## BEGIN EXTRACT PROVIDED
7 night Galapagos cruise, 2 nights Quito
10 days /
From $4,704 per person, double occupancy for 2013
Day 1: Quito
Airport reception and transfer to your hotel. Overnight accommodations at the Hotel Patio Andaluz, breakfast included
Day 2: Quito - Galapagos
Please note: Galapagos itinerary is subject to change due to National Park restrictions.
Transfer to the airport for your flight to the Galapagos Islands. Upon arrival, transfer short distance to the Itabaca Canal, cross to the island of Santa Cruz and ride to Puerto Ayora. On the way to Puerto Ayora you cross the highlands of Santa Cruz, the second largest island of the archipelago with 374 square miles and also the most populated, and will hike around the twin pit crates or sinkholes known as "Los Gemelos", surrounded by Scalecia forest, and later you will visit Cerro Chato. There are opportunities to admire the famous giant tortoises that gave name to these islands and a great number of birds like the vermilion flycatcher and Darwin finches.
Board the yacht M/Y Coral I/II and check in to your Moon Suite Cabin. (B, L, D)
Day 3: Española (a.k.a. Hood)
Disembark at Punta Suarez, dry land and walk on lava terrain. Aside from the sea lion colonies, this is one of the most important sites for bird watching. Here as soon as you disembark many species can be spotted up close, including the hood mocking bird and red-billed tropicbirds. You will also spot large marine iguanas, lava lizards and colorful sally light foot crabs. After a short trek, you will run into colonies of masked and blue-footed boobies and their nesting grounds sometimes overlapped over the path. You will also find Galapagos doves, hawks and swallow-tailed gulls. After crossing the nesting grounds, you will reach the world colony of waved albatross (around 15,000). They all come to the Galapagos for their mating rituals. Finish your morning with a visit to the blowhole, where water shoots into air at almost 75 feet.
In the afternoon, disembark at Bahia Gardner on a white coral beach amidst a large colony of sea lions. This site has no trails but is considered an open area where you can spot Galapagos hawks, American oyster catchers, Galapagos doves, hood mockingbirds, Darwin finches, yellow warblers, lava lizards and marine iguanas and a great place for swimming and snorkeling, the best spot being the turtle-looking islet. Here, if you are lucky, you can admire many of the Galapagos marine species including king angelfish, Creole fish, damsel fish, parrot fish, manta rays, white tipped reef sharks and more. Among the vegetation you will see are Acacia, Palo Santo and Cacti. (B, L, D)
## END EXTRACT PROVIDED
## BEGIN RECORDS SHOWN
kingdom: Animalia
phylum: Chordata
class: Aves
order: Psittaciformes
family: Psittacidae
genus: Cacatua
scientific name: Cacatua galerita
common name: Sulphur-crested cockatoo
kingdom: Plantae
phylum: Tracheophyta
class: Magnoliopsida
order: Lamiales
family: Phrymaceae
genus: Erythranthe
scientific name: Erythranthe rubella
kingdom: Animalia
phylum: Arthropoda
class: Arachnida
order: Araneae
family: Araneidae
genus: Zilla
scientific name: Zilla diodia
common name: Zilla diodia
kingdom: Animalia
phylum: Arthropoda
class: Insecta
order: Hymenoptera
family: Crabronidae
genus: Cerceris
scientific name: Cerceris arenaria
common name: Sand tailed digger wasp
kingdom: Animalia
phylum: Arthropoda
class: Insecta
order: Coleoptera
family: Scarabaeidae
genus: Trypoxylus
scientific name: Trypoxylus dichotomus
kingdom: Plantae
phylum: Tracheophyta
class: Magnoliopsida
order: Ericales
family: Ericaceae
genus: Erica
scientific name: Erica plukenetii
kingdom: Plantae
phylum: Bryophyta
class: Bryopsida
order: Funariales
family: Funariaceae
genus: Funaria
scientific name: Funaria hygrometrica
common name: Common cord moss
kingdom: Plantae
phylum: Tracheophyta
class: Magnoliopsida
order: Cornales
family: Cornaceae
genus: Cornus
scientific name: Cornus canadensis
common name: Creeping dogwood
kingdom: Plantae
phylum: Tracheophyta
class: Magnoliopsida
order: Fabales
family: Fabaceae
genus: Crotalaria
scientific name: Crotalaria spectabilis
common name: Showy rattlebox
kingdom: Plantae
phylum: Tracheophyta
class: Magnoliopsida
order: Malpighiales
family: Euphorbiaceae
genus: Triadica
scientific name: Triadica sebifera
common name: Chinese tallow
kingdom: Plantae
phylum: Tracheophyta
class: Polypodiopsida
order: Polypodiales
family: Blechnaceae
## END RECORDS SHOWN
__WHAT TO WORK ON__:
Write the next part of the Galapagos cruise itinerary, picking up after the Bahia Gardner afternoon on Day 3. The records have nothing to do with the Galapagos cruise itinerary.

__TASK ANSWER__:
Day 4: Floreana
Wet landing on Cormorant Point, a greenish colored sand beach in the island of Floreana. Passengers will hike a well marked trail beginning in the Black Mangrove beds heading towards the back of the lagoon. The large, brackish lagoon holds one of the biggest populations of flamingos in the Galapagos. This island is best known for its endemic plant life, such as the Galapagos millwork, Passion flower, and unique button mangrove. Novice snorkelers can practice back on the main beach where the sea lions are playful, while experienced snorkelers can roam the waters around Devils Crown.
Afternoon visit to Post Office Bay. Located on the north side of Floreana Island, the bay is so-named because in 1793, Captain James Colnett installed an empty barrel of rum which works as an informal post box for the sailors who periodically passed through the Galapagos, taking with them letters for their next ports of call or final destinations.
Today, our visitors continue the tradition by placing postcards without stamps inside the barrel which reach their destinations free of charge. Sometimes it takes weeks, sometimes months, and sometimes the cards never get there at all! Do you want to try this easy mail, please be ready your post cards and letters, it is a good way to get Galapagos friends.
A short walk from the famous barrel, across typical vegetation of the island, we come to a tunnel formed by lava flows. It’s quite a tricky way down to a path where we can observe land birds such as mocking bird of Galapagos, some species of Darwin’s finches, yellow warblers and lava lizards.
After we’ll make a wet landing on “Mirador de la Baronesa”. Your naturalist guide will tell the murder and mystery legend of the Baronesa. This viewpoint is located on the north of the Floreana Island. It is a tuff basalt formation between Cormorant Point and Post Office bay. The climb on the trails is very easy. Steps are placed in this area for security. (B, L, D)
Day 5: North Seymour/Santa Cruz
There is a lot of life around North Seymour's 4100 feet long visitors' path where sea lions waddling on the beach, marine and land iguanas, frigate birds displaying their red throat pouches, colonies of blue-footed boobies, swallow tailed gulls, bright yellow warblers and fur seals can be seen.
After a wet landing, passengers walk to a hypersalinic lagoon behind the beach. Observers report a high number of Pink Flamingos. The trail then leads up to Dragon Hill, which offers a beautiful view of the bay. This area is a nesting site for a big number of reintroduced Land Iguanas, again thanks to the Charles Darwin Research Station. There is also a bizarre Scalesia tree forest. (B, L, D)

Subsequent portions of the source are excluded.